▶ **What you need to do**
Copy verbatim the block of lines in the entries below whose first line contains "picture [524,177,578,215] -> none" and whose last line contains "camera: 55 degrees left, 5 degrees down". Leave out all other lines.

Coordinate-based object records
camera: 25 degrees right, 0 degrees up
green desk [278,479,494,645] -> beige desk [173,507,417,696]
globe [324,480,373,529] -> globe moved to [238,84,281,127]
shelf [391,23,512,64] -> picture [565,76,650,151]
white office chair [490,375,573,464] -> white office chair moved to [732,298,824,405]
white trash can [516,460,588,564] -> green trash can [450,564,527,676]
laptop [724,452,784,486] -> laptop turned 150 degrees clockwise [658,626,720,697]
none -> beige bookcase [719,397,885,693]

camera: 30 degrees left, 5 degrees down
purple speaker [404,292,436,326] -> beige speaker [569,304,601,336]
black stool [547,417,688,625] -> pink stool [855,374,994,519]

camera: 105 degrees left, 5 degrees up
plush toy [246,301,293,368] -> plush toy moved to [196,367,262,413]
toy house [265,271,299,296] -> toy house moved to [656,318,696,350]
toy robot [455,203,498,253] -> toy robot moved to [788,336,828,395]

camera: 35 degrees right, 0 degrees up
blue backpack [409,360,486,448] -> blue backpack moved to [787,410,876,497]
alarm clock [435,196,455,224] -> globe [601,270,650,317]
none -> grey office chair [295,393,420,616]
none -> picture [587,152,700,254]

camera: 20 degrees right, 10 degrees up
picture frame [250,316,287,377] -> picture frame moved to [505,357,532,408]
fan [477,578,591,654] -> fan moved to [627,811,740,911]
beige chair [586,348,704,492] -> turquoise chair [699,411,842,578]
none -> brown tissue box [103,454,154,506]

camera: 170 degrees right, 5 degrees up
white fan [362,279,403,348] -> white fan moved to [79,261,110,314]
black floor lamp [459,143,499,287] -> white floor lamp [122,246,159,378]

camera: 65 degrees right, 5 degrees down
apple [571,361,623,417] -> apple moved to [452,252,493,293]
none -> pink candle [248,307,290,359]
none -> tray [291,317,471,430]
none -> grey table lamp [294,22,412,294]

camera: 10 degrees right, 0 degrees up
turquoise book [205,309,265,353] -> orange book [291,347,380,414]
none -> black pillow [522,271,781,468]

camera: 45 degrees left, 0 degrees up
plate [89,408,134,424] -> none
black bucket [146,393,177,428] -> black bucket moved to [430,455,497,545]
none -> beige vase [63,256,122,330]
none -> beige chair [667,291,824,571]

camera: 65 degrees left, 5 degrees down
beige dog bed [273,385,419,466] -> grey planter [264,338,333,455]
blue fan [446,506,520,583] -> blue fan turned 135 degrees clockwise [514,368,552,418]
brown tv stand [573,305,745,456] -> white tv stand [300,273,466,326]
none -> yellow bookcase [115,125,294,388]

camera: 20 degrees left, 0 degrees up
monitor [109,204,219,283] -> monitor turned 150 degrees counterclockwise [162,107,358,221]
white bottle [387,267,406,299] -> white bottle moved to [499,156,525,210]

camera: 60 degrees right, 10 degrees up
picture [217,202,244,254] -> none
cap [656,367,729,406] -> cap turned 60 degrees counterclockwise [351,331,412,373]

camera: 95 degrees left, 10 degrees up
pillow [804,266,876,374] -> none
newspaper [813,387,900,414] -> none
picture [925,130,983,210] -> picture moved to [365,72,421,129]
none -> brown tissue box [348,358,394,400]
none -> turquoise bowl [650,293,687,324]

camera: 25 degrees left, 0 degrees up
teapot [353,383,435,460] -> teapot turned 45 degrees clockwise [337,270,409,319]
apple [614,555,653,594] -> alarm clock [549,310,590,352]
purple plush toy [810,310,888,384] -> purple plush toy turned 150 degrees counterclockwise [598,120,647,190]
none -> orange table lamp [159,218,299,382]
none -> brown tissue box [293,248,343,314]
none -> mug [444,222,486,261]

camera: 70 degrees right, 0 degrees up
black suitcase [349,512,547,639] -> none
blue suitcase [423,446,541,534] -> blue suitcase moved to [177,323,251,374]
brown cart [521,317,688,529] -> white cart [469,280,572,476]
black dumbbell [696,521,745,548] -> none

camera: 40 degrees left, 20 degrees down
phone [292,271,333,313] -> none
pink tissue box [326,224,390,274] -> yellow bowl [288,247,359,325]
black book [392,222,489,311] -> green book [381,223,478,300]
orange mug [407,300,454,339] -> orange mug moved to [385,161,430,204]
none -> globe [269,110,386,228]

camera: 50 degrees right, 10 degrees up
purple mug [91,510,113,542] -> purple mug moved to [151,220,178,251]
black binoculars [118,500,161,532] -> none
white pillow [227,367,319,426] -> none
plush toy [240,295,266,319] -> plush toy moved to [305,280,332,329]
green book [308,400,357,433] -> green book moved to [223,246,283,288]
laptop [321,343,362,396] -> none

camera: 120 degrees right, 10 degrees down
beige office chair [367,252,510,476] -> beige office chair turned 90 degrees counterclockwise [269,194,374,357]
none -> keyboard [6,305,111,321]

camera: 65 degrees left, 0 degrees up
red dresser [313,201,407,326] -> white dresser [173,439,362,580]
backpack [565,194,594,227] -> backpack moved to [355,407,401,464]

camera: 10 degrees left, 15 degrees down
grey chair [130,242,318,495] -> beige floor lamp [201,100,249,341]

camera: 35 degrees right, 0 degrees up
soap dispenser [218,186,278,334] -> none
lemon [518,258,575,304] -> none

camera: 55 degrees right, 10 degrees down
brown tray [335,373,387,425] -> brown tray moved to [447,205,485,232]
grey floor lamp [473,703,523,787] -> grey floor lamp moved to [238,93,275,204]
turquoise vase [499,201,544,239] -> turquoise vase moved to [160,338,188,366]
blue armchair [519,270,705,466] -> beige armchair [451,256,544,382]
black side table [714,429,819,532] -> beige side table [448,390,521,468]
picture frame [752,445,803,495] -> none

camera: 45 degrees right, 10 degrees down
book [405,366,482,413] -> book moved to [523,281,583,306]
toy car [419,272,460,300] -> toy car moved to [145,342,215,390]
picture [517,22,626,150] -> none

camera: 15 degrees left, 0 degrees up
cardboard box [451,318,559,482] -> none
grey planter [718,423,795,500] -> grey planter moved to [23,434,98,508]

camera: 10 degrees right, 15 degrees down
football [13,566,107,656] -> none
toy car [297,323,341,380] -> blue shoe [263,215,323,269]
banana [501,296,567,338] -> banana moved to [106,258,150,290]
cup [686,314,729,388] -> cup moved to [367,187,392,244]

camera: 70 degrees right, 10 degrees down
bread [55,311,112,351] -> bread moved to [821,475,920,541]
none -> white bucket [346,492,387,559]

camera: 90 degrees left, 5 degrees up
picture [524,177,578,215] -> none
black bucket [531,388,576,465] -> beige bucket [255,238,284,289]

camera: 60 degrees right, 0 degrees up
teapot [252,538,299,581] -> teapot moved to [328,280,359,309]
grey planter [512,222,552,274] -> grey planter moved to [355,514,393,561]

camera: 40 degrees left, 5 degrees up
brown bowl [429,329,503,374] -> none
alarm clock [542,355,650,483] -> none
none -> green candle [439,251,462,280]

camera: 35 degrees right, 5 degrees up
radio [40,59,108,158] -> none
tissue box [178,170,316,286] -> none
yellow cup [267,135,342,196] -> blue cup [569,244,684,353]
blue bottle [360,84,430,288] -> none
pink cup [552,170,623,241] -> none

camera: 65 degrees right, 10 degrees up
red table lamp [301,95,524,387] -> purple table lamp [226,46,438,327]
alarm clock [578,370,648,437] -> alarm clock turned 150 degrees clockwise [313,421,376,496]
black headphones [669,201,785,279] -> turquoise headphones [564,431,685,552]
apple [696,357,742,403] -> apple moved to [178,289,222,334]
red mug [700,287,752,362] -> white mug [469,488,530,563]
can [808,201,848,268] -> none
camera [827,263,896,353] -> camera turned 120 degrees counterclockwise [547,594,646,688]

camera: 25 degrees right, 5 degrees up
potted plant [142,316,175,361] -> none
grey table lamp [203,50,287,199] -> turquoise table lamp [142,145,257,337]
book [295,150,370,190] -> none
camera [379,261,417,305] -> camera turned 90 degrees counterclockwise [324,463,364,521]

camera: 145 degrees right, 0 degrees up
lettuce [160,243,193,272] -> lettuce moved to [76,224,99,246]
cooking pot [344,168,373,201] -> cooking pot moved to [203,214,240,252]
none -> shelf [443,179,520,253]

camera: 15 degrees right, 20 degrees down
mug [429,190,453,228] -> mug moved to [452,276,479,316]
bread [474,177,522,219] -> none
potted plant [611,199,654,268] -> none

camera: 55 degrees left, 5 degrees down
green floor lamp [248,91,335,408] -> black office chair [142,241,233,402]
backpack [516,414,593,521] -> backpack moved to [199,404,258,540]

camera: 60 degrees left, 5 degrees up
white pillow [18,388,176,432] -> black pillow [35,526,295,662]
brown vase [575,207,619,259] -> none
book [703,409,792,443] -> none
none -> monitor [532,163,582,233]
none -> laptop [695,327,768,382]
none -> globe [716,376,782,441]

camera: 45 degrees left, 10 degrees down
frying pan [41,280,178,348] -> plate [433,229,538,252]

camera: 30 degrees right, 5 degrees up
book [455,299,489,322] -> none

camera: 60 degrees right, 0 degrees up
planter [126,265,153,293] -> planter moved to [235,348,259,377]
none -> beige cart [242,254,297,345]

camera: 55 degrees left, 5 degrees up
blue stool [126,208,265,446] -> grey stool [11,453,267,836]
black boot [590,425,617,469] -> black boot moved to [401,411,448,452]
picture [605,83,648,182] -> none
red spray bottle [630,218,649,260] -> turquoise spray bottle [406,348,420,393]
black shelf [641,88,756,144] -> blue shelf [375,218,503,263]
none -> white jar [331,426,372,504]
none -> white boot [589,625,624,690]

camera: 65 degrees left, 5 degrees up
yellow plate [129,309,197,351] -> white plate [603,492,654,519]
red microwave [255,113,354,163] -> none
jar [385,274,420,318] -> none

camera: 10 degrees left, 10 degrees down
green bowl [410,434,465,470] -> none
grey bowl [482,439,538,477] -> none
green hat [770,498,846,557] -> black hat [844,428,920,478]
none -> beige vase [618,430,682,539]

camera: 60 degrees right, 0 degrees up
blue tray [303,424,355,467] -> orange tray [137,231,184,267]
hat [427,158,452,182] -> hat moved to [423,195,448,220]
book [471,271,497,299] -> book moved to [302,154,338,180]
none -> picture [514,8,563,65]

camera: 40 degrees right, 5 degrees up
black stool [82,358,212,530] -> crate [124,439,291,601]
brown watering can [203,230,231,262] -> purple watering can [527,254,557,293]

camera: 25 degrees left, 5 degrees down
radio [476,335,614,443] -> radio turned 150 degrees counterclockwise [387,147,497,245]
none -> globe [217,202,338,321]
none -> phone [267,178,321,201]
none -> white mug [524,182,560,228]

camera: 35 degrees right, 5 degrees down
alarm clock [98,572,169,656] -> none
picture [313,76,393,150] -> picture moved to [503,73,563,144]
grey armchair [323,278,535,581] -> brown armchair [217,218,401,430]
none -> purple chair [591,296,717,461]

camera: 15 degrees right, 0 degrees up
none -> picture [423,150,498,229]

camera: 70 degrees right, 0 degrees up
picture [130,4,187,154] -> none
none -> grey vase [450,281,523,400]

▶ **Written response**
picture [524,177,578,215] -> none
black bucket [531,388,576,465] -> beige bucket [255,238,284,289]

camera: 60 degrees right, 0 degrees up
teapot [252,538,299,581] -> teapot moved to [328,280,359,309]
grey planter [512,222,552,274] -> grey planter moved to [355,514,393,561]

camera: 40 degrees left, 5 degrees up
brown bowl [429,329,503,374] -> none
alarm clock [542,355,650,483] -> none
none -> green candle [439,251,462,280]

camera: 35 degrees right, 5 degrees up
radio [40,59,108,158] -> none
tissue box [178,170,316,286] -> none
yellow cup [267,135,342,196] -> blue cup [569,244,684,353]
blue bottle [360,84,430,288] -> none
pink cup [552,170,623,241] -> none

camera: 65 degrees right, 10 degrees up
red table lamp [301,95,524,387] -> purple table lamp [226,46,438,327]
alarm clock [578,370,648,437] -> alarm clock turned 150 degrees clockwise [313,421,376,496]
black headphones [669,201,785,279] -> turquoise headphones [564,431,685,552]
apple [696,357,742,403] -> apple moved to [178,289,222,334]
red mug [700,287,752,362] -> white mug [469,488,530,563]
can [808,201,848,268] -> none
camera [827,263,896,353] -> camera turned 120 degrees counterclockwise [547,594,646,688]

camera: 25 degrees right, 5 degrees up
potted plant [142,316,175,361] -> none
grey table lamp [203,50,287,199] -> turquoise table lamp [142,145,257,337]
book [295,150,370,190] -> none
camera [379,261,417,305] -> camera turned 90 degrees counterclockwise [324,463,364,521]

camera: 145 degrees right, 0 degrees up
lettuce [160,243,193,272] -> lettuce moved to [76,224,99,246]
cooking pot [344,168,373,201] -> cooking pot moved to [203,214,240,252]
none -> shelf [443,179,520,253]

camera: 15 degrees right, 20 degrees down
mug [429,190,453,228] -> mug moved to [452,276,479,316]
bread [474,177,522,219] -> none
potted plant [611,199,654,268] -> none

camera: 55 degrees left, 5 degrees down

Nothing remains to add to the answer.